Dance Review: National Dance Company of Spain

This pristine group of refined dancers is allowed to perform invaluable repertoire just until the end of the year, before it completely changes its course.

National Dance Company Spain 311 (photo credit: Courtesy)
National Dance Company Spain 311
(photo credit: Courtesy)
Choreographer and artistic director Nacho Duato, who created the two-part work Multiplicity and Forms of Silence/Emptiness 12 years ago, is also responsible for turning the National Dance Company of Spain, into one of the leading contemporary dance companies in the world. Now, relieved of his post, this pristine group of refined dancers is allowed to perform his invaluable repertoire just until the end of the year, before it completely changes its course.

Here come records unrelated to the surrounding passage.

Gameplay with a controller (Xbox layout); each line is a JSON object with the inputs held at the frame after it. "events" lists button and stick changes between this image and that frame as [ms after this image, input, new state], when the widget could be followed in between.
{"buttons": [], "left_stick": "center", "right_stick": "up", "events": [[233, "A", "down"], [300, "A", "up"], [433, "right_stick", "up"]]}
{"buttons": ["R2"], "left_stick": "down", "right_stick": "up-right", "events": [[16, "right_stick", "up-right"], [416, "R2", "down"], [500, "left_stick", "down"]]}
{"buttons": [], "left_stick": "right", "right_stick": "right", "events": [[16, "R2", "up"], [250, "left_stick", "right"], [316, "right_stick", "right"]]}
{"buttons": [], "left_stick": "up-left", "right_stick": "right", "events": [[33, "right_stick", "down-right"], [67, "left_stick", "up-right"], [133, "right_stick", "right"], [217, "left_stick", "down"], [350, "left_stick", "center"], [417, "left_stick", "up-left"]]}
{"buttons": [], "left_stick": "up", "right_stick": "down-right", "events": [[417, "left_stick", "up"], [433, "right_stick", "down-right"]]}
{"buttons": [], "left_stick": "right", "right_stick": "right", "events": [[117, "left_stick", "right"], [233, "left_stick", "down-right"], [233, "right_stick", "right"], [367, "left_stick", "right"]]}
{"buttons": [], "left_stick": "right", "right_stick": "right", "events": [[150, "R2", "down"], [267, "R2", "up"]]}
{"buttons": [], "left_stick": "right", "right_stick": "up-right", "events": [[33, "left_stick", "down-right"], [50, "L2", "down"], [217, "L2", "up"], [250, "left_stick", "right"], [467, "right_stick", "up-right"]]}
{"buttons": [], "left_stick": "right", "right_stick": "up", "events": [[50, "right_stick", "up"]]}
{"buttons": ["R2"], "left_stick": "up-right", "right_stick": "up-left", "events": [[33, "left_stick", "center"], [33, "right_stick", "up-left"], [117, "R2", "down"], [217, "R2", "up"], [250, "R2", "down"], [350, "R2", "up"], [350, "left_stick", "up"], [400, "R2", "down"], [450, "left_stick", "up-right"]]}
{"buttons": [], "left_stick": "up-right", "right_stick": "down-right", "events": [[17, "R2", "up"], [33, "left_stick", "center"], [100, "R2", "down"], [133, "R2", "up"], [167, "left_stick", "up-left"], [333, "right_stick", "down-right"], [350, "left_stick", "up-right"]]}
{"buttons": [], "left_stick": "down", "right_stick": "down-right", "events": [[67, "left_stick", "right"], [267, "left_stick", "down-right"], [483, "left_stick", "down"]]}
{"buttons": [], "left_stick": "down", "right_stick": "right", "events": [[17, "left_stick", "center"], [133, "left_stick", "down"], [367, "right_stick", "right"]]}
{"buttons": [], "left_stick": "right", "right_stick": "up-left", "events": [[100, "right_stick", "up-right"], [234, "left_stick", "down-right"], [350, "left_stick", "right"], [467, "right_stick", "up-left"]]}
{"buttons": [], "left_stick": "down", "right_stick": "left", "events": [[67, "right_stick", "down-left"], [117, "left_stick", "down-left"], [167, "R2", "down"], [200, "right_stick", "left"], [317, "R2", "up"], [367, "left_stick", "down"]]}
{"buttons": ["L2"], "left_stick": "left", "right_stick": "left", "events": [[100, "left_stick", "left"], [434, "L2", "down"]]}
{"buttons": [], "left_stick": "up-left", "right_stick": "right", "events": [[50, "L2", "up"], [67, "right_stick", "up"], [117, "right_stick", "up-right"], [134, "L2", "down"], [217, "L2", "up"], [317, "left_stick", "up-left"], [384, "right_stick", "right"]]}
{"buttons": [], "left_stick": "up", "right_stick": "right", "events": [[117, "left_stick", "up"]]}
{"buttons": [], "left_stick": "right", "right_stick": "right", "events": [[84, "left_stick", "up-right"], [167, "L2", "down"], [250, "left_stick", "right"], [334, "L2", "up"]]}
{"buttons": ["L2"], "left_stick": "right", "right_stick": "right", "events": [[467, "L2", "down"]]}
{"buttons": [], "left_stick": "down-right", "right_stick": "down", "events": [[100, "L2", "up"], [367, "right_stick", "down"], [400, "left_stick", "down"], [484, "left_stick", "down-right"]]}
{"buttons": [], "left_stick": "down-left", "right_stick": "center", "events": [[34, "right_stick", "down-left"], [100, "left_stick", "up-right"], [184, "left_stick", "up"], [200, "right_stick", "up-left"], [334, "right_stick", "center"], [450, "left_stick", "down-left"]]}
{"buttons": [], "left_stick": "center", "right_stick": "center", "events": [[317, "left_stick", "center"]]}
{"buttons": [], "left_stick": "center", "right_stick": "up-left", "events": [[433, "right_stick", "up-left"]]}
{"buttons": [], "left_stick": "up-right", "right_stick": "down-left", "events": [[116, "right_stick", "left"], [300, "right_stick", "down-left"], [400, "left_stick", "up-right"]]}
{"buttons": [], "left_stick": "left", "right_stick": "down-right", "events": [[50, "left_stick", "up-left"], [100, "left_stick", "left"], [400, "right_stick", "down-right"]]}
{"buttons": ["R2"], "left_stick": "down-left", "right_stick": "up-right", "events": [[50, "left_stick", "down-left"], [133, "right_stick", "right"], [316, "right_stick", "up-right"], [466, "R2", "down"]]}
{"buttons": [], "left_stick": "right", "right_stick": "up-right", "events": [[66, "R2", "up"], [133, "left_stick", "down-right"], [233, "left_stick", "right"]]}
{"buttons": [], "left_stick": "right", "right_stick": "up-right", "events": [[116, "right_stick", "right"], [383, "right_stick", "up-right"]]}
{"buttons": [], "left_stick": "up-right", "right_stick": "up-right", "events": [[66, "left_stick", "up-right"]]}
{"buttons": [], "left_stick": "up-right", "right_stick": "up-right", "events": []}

In that context, it was a double pleasure to see once more one of Duato's exquisite creations, a perfect showcase for his choreographic talents and the refined company that he nurtured for 20 years.
Both parts of the evening were set to music by Johan Sebastian Bach. It was structured as a collage of short pieces streaming smoothly, following each other like a string of pearls. He managed to bring forward the multiple facets of the music, its moods and emotions, with his ingeniously rich vocabulary that is highly demanding, yet, seems effortless by his dancers.
As the evening moved along, the visual delights of the dances, the design of the set and the music crept under the skin and filled the body with great satisfaction and pleasure.
Duato’s roots go back to the years he spent working with the prestigious choreographer Jiri Kylian, and like him he is gifted with great musicality, an eye for sophisticated esthetics, acute sensitivity for space, compassion and a healthy sense of humor that keeps him away from pompous, empty gestures.